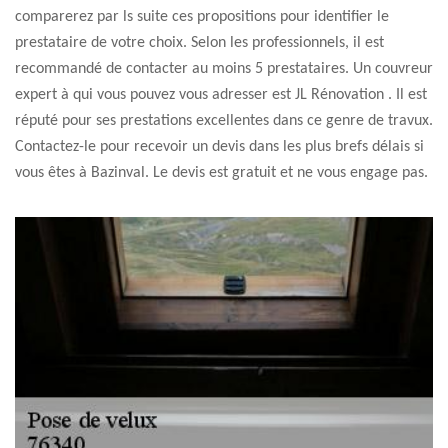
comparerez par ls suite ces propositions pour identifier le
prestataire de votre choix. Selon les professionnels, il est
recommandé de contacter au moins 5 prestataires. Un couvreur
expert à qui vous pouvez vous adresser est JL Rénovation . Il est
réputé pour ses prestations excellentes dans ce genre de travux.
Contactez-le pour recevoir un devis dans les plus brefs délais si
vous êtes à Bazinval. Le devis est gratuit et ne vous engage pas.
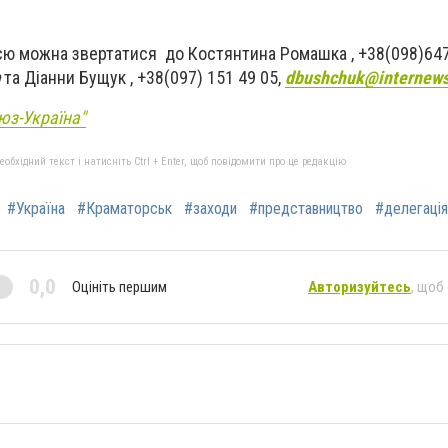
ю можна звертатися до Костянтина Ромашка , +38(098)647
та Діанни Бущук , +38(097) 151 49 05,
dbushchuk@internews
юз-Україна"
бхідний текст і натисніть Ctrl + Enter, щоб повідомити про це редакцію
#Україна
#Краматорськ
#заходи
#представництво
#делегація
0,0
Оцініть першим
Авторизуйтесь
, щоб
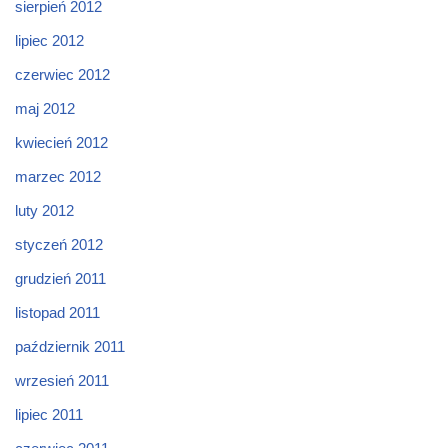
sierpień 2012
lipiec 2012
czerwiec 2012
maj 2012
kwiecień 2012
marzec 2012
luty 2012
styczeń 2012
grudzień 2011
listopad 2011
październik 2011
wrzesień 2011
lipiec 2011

* * *

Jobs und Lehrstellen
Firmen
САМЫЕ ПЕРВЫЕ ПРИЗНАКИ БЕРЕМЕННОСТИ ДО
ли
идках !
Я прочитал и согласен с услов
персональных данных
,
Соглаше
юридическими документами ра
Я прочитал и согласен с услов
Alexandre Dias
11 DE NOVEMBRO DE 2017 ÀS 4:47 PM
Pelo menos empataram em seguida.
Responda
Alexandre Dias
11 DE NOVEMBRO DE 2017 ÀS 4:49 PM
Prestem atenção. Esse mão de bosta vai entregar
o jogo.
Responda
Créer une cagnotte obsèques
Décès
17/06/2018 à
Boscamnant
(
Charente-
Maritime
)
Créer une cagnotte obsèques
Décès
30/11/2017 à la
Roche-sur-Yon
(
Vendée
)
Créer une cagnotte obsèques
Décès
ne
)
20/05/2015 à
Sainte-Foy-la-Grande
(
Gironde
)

...

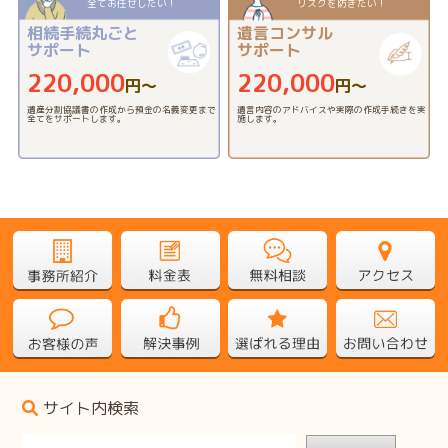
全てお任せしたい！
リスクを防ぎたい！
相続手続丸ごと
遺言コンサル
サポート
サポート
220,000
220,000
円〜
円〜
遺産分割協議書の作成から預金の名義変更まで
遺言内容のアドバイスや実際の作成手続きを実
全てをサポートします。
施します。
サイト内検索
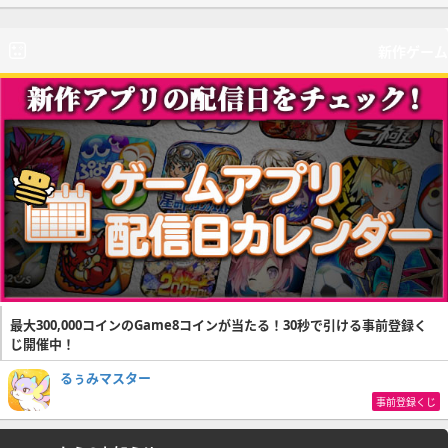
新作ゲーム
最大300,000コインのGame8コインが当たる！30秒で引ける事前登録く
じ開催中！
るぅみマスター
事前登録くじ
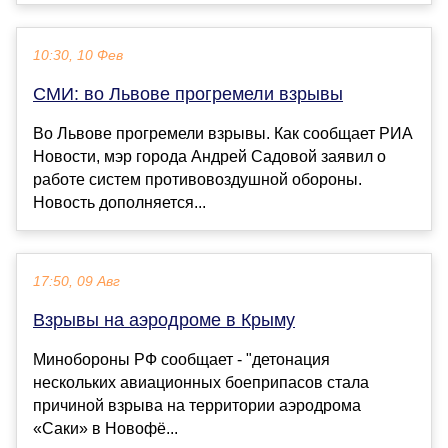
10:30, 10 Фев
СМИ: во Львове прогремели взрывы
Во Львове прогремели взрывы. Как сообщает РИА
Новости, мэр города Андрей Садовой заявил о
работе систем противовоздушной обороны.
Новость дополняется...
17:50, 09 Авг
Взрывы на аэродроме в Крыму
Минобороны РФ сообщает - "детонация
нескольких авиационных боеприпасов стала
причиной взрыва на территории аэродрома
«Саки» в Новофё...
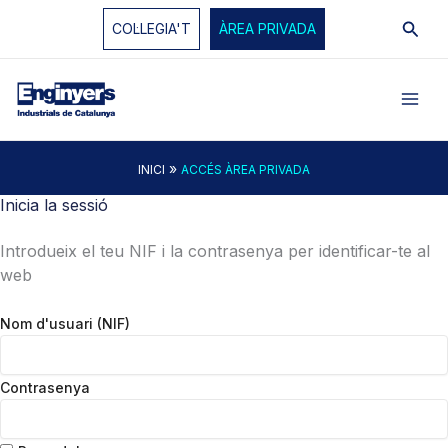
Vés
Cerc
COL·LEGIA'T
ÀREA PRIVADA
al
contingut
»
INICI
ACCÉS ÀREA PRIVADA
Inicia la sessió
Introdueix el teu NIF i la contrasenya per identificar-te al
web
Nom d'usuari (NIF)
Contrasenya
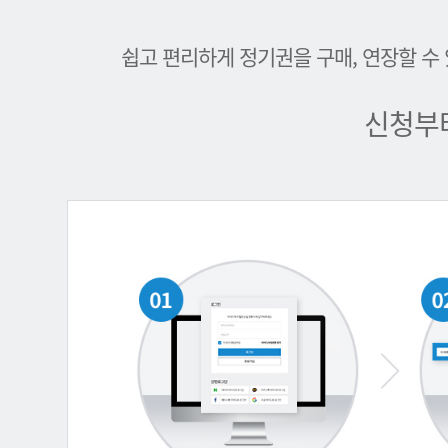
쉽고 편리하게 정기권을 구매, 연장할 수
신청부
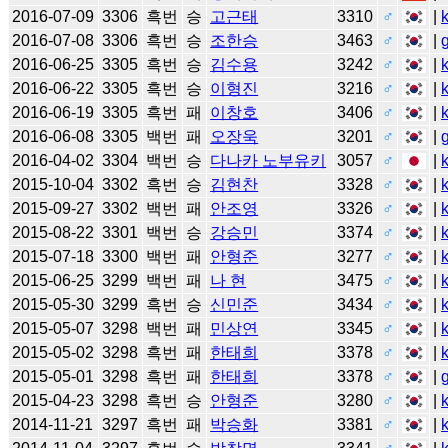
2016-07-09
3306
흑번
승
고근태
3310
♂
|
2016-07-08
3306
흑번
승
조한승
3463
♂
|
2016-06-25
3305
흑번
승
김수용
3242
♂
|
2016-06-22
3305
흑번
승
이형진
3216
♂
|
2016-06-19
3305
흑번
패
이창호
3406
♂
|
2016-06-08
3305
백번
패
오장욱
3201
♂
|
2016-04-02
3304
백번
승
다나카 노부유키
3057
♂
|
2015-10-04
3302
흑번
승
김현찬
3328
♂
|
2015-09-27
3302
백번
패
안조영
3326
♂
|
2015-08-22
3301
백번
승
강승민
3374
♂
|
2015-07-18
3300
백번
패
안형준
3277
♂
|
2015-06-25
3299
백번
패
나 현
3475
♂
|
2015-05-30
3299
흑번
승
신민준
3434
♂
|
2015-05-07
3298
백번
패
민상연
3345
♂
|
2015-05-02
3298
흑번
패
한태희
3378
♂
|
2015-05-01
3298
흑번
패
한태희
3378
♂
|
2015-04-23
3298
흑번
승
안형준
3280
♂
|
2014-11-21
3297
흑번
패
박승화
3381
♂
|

:: What you have to do ::
Show, from the material above, each line that includes the string "NOVEMBRO".

:: Written solution ::
11 DE NOVEMBRO DE 2017 ÀS 4:47 PM
11 DE NOVEMBRO DE 2017 ÀS 4:49 PM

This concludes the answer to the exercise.